Thursday, June 10, 2010

Piala Dunia

Tidak terasa Piala Dunia 2010 besok dimulai. Bagi saya piala dunia seolah perjalanan hidup. Seingat saya, saya menonton semua siaran langsung piala dunia sejak saya "melek" piala dunia pada tahun 1970.
Piala dunia 1970 itu sangat memorable buat saya. Waktu itu yang bisa dinikmati di Indonesia adalah finalnya saja. Final kali itu dilangsungkan di Mexico di mana di final bertemu Brazil melawan Italia.
Sejak sore ayah saya telah menggelar kasur di depan televisi agar saya dan adik (Tigor) bisa tidur dulu sejenak bila telah mengantuk menunggu. Ayah berjanji akan membangunkan kami lepas tengah malam di mana final disiarkan secara langsung oleh TVRI (satu-satunya saluran tv di tanah air waktu itu).

Ini adalah kali kedua ayah kami menyiapkan kasur di mana kami disuruh tidur dulu dan akan dibangunkan pada sekitar jam 2 lepas tengah malam.
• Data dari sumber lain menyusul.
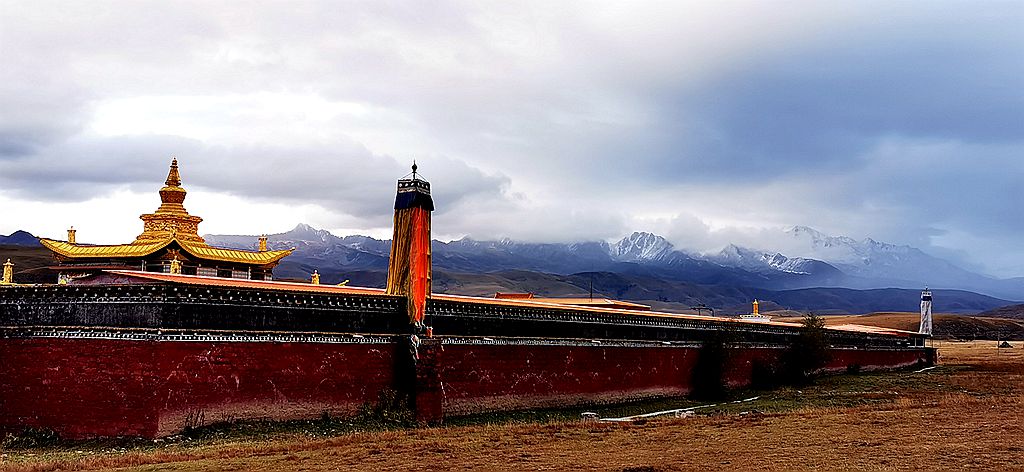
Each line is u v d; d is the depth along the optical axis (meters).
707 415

Yang pertama adalah tahun sebelumnya yakni tahun 1969, ketika kami menonton siaran langsung pendaratan Apollo 11 di bulan. Ayah berkata kepada kami berdua (saya kelas 5 SD dan Tigor kelas 4 SD), bahwa yang akan kami tonton adalah sejarah besar dunia. Ayah ingin kami menjadi saksi sejarah atas pendaratan pertama manusia di bulan. Dalam keadaan sangat mengantuk, kami mencoba membangun kesadaran ketika ayah membangunkan dan menyemangati kami berdua anakya untuk menonton. Cara ayah sangat membangun semangat. Dia mencoba menerangkan apa yang sedang kami saksikan. Walaupun kualitas gambar tidak terlalu baik tetapi kami jelas melihat bagaimana pesawat pendarat mendekati, dan bahkan mendarat di bulan. Itu berlangsung cukup lama. Bahkan kami melihat bagaimana Neil Amstrong keluar, menginjak bulan dan berjalan di bulan. Diikuti pula oleh Edwin Aldrin. Sementara kedua temannya ini mendarat dan berjalan di bulan, astronot ke 3 Michael Collins mengorbit bulan, siap menerima kedua temannya ini kelak bergabung kembali dengan pesawat pelontar yang akan bergabung dengan pesawat Collins dan mereka bertiga kembali ke bumi. Dengan sangat baiknya ayah menerangkan semua kejadian itu sehingga selama beberapa tahun saya ingat dengan baik nama semua pesawat/sub pesawat dari Apollo 11. Sayang hari ini saya sudah mulai lupa.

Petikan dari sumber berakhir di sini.